EXTRAIT:
========
Ce qui fonctionne : en 4 ans la part de films américains en Allemagne tombe à 32%, tandis qu’en France (qui a beaucoup souffert d’une production très faible) elle passe de 76% à 50%.5 Il faut cependant noter que la diminution des parts de marché américaines se fait au profit de l’Allemagne, les autres pays européens en bénéficient en réalité beaucoup moins. On peut constater également que ce conflit économique en apparence était aussi lié à des causes profondément politiques et culturelles, et même interpréter ce mouvement comme une réaction identitaire à une trop grande influence étrangère. D’ailleurs, l’américanisation était vue comme très négative et les films américains considérés comme corrupteurs pour la jeunesse, une perception des Etats-Unis radicalement différente de celle qui arrivera 15 ans plus tard. Les producteurs américains, et les États-Unis, étaient bien sûr furieux et tentèrent un boycott tandis que les pays européens soutenaient que les quotas étaient nécessaires pour préserver les traditions européennes.
Mais tant la crise économique que l’arrivée du son (rendant très difficile l’exportation de films vers un pays parlant une autre langue) ont provoqué la fin de cette première résistance commune à l’hégémonie culturelle des États-Unis. Le son, en particulier, était une révolution technique : la concurrence était désormais entre les deux langues les plus parlées dans le monde, l’anglais et le français. Les deux avaient un marché énorme grâce à leurs colonies et l’objectif était d’en prendre le contrôle le plus tôt possible afin de pouvoir concurrencer financièrement l’autre côté. La Grande-Bretagne s’est alors déplacée de la sphère culturelle européenne vers la sphère anglophone et espérait profiter de son empire colonial pour surpasser l’Amérique, et la France lança un plan nécessaire de restructuration de sa faible industrie cinématographique par la croissance de grandes sociétés cinématographiques telles que Gaumont et Pathé et d’importantes mesures protectionnistes mises en place par le gouvernement après 1933. En 1935, pour la première fois, le cinéma français représente plus de la moitié des films distribués en France (le seul concurrent restant étant les États-Unis).
========
DONNÉES:

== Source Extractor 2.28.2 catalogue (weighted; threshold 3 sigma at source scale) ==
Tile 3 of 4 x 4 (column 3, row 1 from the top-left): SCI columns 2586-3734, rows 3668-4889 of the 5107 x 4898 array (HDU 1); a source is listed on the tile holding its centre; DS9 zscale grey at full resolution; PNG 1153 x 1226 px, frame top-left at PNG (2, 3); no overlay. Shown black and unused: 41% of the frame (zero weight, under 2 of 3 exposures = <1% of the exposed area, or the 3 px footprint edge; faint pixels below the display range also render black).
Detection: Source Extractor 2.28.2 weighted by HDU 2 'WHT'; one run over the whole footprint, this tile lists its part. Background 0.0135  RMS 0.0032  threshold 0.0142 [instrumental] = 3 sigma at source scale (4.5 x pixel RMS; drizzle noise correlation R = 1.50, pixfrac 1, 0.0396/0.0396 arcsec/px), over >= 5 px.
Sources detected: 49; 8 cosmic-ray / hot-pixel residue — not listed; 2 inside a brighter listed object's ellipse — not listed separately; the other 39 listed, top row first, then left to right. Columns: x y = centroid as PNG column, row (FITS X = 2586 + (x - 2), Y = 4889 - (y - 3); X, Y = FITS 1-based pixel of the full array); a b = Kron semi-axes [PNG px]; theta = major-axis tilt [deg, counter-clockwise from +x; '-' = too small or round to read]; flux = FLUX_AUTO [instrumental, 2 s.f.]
========
Répondez à ces questions d'après l'extrait sur le cinéma européen face aux États-Unis.
(a) À quelle part tombe celle des films américains en Allemagne en quatre ans ?
(b) Entre quelles deux langues la concurrence se joue-t-elle désormais avec l'arrivée du son ?
(c) En quelle année le cinéma français représente-t-il pour la première fois plus de la moitié des films distribués en France ?
La liste n'est d'aucune utilité pour ce travail.

CORRIGÉ:
(a) Elle tombe à 32 %.
(b) La concurrence se joue entre l'anglais et le français.
(c) C'est en 1935.